Living with intent, social engagement, learning, growing, giving
I really like Kate Atkinson’s writing style. In Life After Life we follow the life and death of Ursula Todd again and again and again as Atkinson explores different possible ways that Ursula’s life could differ within the constraints of being born a girl in rural England just before the onset of WWI. I don’t want to spoil the book for anyone reading this so I’m not going to give a plot summary. And plot summaries can be found in most ‘reviews’. Instead I’ll share my reflections on the book.
The slates were slick with ice and Ursula had barely placed her small, slippered foot on the slope beneath the window before it slid out from under her. She let out a little cry… There was no parapet to buffer her descent, nothing at all to stop her being propelled into the black wings of night. A kind of rush, a thrill almost, as she was launched into the bottomless air and then nothing.

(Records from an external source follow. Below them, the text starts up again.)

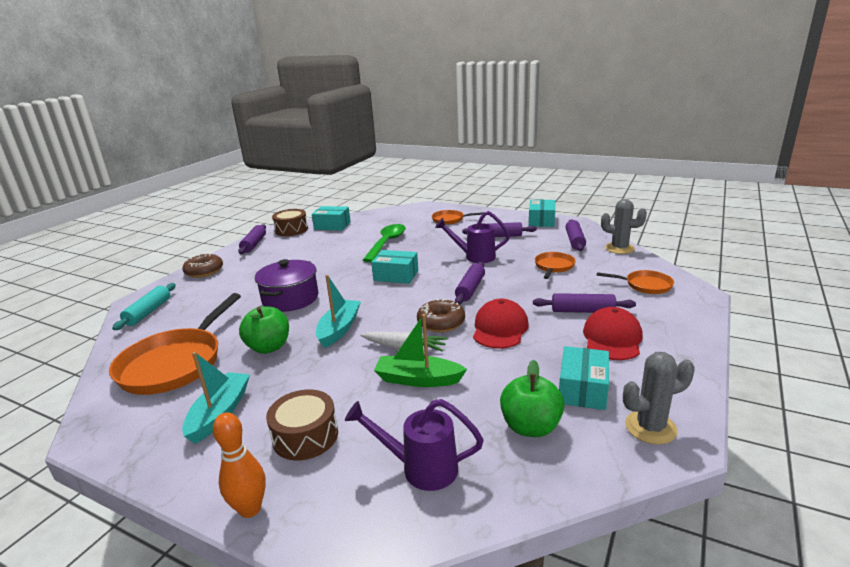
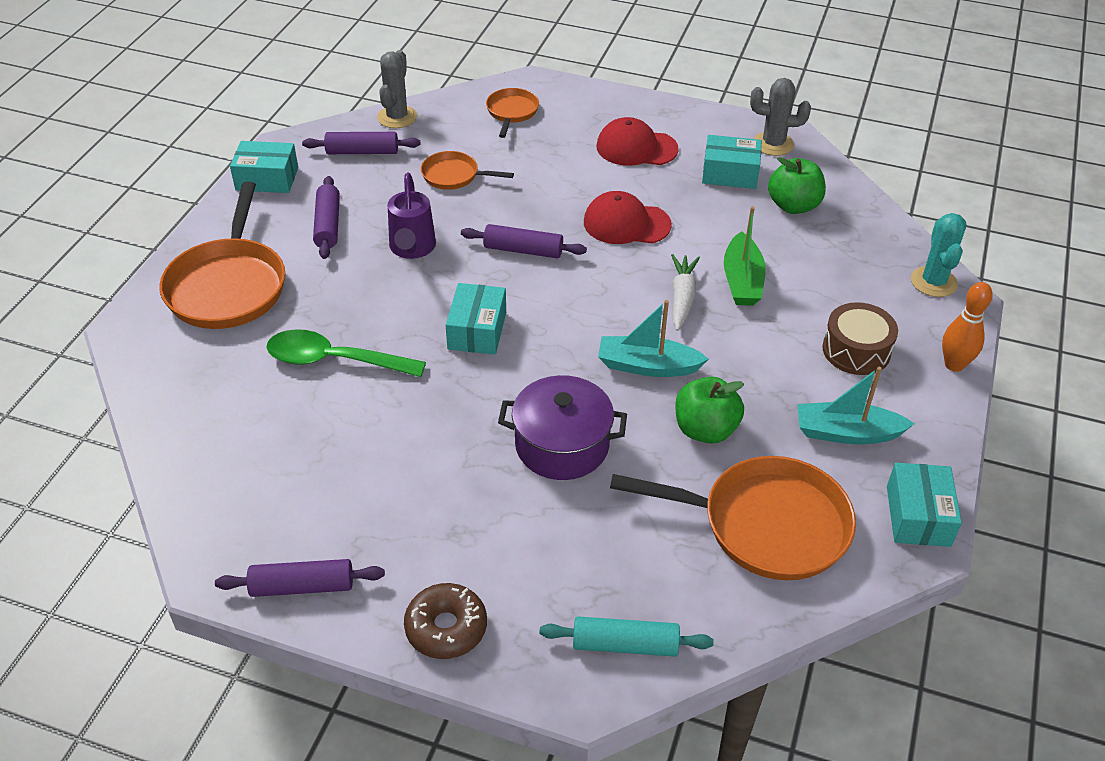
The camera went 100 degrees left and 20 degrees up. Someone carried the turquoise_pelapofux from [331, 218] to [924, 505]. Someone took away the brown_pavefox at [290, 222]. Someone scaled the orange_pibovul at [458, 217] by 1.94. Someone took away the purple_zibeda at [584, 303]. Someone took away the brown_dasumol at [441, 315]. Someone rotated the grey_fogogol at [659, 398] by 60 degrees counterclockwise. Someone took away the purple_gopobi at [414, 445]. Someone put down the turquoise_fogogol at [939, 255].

Do you remember reading Choose Your Own Adventure stories when you were a child? Well imagine that the story was really well written and the characters believable, interesting dialogue and gripping plot and that the heroine gets more and more chances to live her life. That’s Life After Life.
I was gripped by the book. I didn’t want to go to work because I wanted to read instead. I delayed dinner with my family to just read a couple of pages. A few times my family heard the refrain of ‘They are being bombed. I just want to read a little bit more.’ It took a little while to readjust to normal life once I finished reading the book. I’ve deliberately not started another novel yet, partly because I wanted to write these reflections first, while it’s still fresh in my mind but also because I want time and space in my mind without always thinking about what I’m reading and wondering what’s going to happen and when I’ll have time to read.
Previously I read A God in Ruins, also by Atkinson, which I also loved. That book followed the life of Teddy, who is Ursula’s sweet younger brother. I wish that I had read it after Life After Life rather than before. It’s obvious that Atkinson liked the thought of following the path of Teddy in one of the what if scenarios created in Life After Life. I think that my reading of A God in Ruins would have been richer if I read it in the context of Life After Life. Not to worry because I loved both of the books on their own merits.
I really like the character of Sylvie, who is Ursula’s mother. A few times Ursula rolls her eyes at Sylvie but I think that most of what Sylvie says is quite true and I wasn’t sure what irritated Ursula about her. Perhaps it’s just the typical mild irritation that girls feel, at times, towards their mothers. Sylvie is a remarkable and progressive female character considering that she was born in Victorian times. She is resourceful, adaptable and speaks her mind. By contrast her sister-in-law Izzie is portrayed as an irresponsible airhead and narcissistic flapper. Sylvie is surprisingly confronted by and perhaps threatened by Izzie and takes aim at her with her words at every occasion she can find. That’s the main fault that I could see in Sylvie’s personality.
She turned up on the doorstep on Christmas Eve (invited but not expected) and declared herself to be ‘in a bit of a jam’, a state which necessitated her being closeted in the growlery with (her brother) Hugh, to emerge an hour later looking almost chastened. She had brought no presents with her and smoked throughout Christmas dinner, picking listlessly at her food. ‘Annual income twenty pounds, ‘ Hugh said when Bridget brought the brandy-soaked pudding to the table. ‘Annual expenditure twenty pounds ought and six, result misery. ‘
I knew that the German bombing of London was extensive and damaging and went on night after night for a long time. I hadn’t really tried to imagine what that felt like though until I read Atkinson’s thoughtful imaginings of Ursula’s terrible experiences in London during WWII.
Atkinson’s writing impresses me. What did you think of the book?